==== Stored data ====

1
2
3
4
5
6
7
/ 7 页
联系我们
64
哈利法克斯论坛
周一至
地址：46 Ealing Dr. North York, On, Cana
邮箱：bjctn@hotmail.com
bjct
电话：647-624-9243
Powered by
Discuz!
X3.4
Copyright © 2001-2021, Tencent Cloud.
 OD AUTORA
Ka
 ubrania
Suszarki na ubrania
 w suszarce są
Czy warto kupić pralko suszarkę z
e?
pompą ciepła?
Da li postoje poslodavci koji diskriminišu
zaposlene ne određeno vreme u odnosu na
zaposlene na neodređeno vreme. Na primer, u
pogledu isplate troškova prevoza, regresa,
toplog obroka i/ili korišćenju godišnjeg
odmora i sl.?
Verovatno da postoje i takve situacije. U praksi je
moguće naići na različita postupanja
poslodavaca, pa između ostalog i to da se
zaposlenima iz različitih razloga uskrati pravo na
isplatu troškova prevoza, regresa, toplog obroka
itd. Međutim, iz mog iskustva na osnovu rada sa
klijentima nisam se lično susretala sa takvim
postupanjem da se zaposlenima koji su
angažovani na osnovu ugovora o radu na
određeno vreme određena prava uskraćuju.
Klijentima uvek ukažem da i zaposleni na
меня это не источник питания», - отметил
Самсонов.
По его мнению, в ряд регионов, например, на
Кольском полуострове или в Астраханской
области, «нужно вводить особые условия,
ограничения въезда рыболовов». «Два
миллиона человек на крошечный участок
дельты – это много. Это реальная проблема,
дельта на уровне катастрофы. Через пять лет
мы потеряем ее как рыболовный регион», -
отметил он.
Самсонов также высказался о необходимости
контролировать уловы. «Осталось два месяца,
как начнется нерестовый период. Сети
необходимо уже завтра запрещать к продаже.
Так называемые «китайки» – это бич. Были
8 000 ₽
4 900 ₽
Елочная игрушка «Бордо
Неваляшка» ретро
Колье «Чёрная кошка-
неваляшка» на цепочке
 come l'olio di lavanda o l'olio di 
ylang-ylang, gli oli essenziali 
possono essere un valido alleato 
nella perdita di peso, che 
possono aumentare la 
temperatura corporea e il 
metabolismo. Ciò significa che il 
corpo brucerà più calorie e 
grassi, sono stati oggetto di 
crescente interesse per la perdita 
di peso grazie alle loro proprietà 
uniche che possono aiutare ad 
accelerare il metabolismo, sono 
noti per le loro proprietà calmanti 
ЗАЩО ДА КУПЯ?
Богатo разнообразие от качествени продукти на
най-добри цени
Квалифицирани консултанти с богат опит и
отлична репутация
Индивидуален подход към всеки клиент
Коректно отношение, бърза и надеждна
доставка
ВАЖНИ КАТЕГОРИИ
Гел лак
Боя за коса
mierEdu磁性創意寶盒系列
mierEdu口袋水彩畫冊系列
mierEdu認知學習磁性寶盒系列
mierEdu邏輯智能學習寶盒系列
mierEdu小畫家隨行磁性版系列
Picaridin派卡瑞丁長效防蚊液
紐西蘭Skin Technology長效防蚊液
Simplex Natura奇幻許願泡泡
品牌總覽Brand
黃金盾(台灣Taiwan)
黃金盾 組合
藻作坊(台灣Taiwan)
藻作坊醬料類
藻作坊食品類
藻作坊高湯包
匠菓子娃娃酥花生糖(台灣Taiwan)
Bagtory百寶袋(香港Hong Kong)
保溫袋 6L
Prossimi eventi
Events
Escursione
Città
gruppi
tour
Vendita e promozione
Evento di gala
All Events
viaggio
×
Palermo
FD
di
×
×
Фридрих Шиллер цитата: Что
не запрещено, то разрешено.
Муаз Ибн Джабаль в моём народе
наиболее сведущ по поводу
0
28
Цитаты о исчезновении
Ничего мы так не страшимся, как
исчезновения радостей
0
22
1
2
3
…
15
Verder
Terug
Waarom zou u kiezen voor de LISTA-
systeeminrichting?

====

**Action item:** Transcribe the records above exactly, beginning at the line that contains "possono aumentare la" and ending with the line that contains "mierEdu認知學習磁性寶盒系列", both included, and nothing else.

**Task response:**
possono aumentare la 
temperatura corporea e il 
metabolismo. Ciò significa che il 
corpo brucerà più calorie e 
grassi, sono stati oggetto di 
crescente interesse per la perdita 
di peso grazie alle loro proprietà 
uniche che possono aiutare ad 
accelerare il metabolismo, sono 
noti per le loro proprietà calmanti 
ЗАЩО ДА КУПЯ?
Богатo разнообразие от качествени продукти на
най-добри цени
Квалифицирани консултанти с богат опит и
отлична репутация
Индивидуален подход към всеки клиент
Коректно отношение, бърза и надеждна
доставка
ВАЖНИ КАТЕГОРИИ
Гел лак
Боя за коса
mierEdu磁性創意寶盒系列
mierEdu口袋水彩畫冊系列
mierEdu認知學習磁性寶盒系列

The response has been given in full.